Since then, the organization has evolved to better align technology with the product. Now, 50% of the overall technology stack is owned by the core platform team, while the rest is split into product-aligned vertical teams. Nikolic admitted that applying the Inverse Conway Maneuver may not always be immediately successful, and companies need to try out different approaches before finding the optimal structure.

The second scaling story revolved around the cost optimization efforts. A substantial portion of Tranline’s overall IT budget goes into covering the cloud infrastructure bills, so cost optimization has been crucial for the company to ensure cost efficiency. Nikolic shared lessons learned from driving the cost reduction push within the company.

She offered the attendees a few areas to look at to reduce cloud costs, including consolidating non-production environments, right-sizing service provisioning, reviewing architectural choices (containers vs. cloud functions, etc.), and removing/archiving old or unused data.
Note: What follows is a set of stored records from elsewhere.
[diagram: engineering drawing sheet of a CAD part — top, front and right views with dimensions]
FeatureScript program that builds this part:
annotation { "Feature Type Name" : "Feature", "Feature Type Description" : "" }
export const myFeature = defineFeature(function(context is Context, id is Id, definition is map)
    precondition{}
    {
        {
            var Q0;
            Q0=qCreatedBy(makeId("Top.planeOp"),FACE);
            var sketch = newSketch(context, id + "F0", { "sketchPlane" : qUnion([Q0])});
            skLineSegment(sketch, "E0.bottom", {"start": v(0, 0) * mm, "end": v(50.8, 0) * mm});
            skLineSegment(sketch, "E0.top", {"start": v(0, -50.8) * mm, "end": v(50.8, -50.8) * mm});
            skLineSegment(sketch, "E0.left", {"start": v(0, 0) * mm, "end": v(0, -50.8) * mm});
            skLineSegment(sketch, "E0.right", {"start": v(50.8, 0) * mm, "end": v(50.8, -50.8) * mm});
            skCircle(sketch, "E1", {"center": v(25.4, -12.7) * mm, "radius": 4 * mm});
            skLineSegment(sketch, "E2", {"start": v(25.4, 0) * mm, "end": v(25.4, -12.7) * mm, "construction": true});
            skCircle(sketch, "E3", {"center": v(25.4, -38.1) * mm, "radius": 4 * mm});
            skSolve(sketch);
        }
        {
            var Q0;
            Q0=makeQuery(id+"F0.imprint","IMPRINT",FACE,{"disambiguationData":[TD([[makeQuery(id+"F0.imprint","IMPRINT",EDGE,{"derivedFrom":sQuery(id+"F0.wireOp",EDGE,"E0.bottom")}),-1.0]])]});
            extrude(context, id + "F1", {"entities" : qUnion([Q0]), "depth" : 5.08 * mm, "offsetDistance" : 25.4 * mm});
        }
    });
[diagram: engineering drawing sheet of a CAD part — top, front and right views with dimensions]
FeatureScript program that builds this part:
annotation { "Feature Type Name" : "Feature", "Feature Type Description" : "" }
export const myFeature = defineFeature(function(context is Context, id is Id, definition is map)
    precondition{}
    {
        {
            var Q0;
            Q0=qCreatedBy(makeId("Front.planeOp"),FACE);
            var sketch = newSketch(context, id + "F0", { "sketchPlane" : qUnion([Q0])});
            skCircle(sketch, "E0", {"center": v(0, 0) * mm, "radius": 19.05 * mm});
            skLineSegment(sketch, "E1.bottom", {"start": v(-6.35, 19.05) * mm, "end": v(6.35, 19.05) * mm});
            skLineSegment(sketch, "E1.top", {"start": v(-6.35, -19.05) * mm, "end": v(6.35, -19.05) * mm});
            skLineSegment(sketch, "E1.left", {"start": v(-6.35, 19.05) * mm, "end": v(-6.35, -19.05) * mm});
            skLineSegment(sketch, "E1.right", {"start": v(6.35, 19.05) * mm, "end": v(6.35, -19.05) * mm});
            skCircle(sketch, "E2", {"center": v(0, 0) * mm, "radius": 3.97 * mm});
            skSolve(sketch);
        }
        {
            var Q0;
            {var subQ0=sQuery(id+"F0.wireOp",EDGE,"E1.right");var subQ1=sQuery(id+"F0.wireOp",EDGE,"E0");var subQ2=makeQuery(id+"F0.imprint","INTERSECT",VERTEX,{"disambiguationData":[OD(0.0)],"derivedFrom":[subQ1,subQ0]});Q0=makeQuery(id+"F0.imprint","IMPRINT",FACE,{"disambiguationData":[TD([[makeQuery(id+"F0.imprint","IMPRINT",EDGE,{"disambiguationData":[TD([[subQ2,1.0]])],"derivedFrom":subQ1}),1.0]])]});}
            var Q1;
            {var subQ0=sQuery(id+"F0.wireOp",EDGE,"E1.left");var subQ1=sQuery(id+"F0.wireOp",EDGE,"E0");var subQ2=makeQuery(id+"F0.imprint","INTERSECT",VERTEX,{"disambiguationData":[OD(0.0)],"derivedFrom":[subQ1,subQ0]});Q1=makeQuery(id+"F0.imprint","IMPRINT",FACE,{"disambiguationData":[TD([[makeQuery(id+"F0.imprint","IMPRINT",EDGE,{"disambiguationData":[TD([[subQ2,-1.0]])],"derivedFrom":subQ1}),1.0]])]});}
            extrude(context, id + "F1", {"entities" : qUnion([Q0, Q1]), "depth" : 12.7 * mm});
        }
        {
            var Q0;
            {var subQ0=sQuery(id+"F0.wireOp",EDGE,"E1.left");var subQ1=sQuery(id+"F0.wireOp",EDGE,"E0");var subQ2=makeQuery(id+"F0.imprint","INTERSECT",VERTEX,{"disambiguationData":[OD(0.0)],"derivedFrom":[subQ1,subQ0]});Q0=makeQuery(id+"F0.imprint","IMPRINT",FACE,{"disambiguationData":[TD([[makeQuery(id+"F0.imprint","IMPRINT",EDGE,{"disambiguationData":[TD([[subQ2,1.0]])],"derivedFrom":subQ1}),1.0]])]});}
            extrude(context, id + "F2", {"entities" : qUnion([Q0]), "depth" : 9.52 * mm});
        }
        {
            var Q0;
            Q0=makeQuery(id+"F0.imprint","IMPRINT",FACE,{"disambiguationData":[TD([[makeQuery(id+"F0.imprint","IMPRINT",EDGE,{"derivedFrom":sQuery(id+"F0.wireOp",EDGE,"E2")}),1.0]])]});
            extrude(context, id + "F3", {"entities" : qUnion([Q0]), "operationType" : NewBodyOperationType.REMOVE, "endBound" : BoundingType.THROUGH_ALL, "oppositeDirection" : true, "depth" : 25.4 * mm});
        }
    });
Trainline’s CTO advised avoiding blanket core reduction targets to avoid forcing teams into making potentially harmful decisions in order to cut costs where little margin for saving exists.

The last area discussed was around architecture scalability. Nikolic recounted three outages that the company experienced between 2021 and 2023 and delved into the details of each one, providing her analysis of root causes. The speaker shared the learnings the company gathered over the years and advised the audience on best practices to ensure the scalability of microservice-based architectures.

Nikolic recommended regularly monitoring and reviewing long-term traffic trends instead of only focusing on release-level performance analysis. Additionally, she pointed out that fleet coordination is critical for microservices so the architecture/engineering leadership has to guide teams on retry strategies, scaling policies, and DB connection pool configuration to avoid scalability-related issues and outages.